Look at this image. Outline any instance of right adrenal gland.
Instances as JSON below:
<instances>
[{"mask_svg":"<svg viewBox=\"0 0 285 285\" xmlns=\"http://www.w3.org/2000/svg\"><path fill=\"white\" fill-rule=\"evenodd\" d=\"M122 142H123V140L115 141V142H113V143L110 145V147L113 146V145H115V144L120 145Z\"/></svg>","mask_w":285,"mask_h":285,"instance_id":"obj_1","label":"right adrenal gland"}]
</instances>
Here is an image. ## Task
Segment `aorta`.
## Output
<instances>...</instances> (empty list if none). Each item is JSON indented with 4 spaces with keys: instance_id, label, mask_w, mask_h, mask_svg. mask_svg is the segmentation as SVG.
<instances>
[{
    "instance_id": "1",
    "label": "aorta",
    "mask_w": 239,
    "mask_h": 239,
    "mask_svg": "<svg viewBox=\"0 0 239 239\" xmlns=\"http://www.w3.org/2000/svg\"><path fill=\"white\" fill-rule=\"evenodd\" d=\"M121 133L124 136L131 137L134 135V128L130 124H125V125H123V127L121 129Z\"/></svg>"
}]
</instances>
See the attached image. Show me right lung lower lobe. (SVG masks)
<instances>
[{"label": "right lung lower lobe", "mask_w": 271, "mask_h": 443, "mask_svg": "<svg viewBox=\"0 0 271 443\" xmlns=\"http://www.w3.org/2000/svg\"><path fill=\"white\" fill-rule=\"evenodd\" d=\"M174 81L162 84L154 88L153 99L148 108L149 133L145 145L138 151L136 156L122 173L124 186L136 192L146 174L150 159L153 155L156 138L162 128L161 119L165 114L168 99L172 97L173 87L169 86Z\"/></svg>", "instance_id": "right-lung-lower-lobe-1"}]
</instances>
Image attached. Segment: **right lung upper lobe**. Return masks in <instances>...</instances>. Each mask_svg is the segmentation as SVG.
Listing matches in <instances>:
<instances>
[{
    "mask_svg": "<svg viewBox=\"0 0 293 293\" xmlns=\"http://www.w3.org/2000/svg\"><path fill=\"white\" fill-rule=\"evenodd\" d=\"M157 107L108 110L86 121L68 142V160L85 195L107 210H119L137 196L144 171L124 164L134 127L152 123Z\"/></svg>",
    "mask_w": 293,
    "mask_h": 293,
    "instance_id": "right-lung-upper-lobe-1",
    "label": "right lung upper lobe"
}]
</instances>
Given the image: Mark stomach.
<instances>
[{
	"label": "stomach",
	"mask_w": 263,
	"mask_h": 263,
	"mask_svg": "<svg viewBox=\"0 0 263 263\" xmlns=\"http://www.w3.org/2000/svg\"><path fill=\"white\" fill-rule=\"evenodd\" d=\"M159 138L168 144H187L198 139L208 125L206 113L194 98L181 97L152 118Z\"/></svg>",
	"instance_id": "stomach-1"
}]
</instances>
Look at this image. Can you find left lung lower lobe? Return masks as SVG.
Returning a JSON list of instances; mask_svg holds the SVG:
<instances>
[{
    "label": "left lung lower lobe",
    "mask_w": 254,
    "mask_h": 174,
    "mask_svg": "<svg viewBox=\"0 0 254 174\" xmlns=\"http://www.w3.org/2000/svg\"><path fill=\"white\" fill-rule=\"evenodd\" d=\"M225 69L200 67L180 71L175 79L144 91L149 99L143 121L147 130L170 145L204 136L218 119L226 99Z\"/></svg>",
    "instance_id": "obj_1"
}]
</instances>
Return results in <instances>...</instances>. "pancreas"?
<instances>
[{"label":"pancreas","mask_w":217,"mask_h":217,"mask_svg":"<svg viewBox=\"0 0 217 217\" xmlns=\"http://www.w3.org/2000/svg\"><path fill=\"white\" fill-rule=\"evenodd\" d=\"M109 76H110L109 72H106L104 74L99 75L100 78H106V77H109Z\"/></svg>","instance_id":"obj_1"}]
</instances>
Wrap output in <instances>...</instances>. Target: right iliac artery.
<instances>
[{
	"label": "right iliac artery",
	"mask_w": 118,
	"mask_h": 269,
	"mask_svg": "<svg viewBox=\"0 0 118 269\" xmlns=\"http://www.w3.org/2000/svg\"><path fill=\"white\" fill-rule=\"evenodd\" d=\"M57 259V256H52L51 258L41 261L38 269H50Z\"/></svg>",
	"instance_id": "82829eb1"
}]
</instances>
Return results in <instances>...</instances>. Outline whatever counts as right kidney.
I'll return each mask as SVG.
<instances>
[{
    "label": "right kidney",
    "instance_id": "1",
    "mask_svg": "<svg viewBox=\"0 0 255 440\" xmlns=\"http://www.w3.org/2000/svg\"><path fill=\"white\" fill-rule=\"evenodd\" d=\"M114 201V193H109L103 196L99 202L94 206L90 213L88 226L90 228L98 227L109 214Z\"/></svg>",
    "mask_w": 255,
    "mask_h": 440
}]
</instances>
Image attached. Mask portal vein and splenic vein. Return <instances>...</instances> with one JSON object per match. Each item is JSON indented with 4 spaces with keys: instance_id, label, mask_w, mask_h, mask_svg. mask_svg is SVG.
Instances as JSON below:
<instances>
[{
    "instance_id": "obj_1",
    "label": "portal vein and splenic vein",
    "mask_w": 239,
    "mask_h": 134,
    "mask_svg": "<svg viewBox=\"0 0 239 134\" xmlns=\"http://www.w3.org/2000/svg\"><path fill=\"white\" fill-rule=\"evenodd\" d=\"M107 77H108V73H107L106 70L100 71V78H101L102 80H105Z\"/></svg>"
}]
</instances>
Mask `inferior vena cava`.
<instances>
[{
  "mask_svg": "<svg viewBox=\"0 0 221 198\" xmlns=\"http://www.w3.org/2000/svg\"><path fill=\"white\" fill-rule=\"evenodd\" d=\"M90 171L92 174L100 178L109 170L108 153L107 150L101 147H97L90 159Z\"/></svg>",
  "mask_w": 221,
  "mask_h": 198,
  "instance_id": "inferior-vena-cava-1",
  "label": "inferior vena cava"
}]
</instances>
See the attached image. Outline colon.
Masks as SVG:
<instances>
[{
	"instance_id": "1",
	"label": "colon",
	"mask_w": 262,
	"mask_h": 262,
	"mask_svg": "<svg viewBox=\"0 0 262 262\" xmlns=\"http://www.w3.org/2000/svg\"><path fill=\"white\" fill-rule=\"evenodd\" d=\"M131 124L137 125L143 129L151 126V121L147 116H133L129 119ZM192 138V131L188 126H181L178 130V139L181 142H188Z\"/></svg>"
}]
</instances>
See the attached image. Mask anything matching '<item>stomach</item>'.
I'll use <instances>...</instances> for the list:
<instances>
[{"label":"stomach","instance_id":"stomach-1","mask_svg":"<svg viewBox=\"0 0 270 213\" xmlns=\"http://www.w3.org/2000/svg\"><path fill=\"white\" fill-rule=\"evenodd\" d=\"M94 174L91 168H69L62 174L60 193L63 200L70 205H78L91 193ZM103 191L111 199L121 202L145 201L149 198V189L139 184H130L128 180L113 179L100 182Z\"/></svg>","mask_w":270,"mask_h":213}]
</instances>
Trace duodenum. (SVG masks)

▶ **What to work on**:
Please find every line in the data above that contains the word "left" and copy each of those lines. Case matters.

▶ **Task answer**:
Look at this image. Can you find left lung lower lobe? Return masks as SVG.
    "label": "left lung lower lobe",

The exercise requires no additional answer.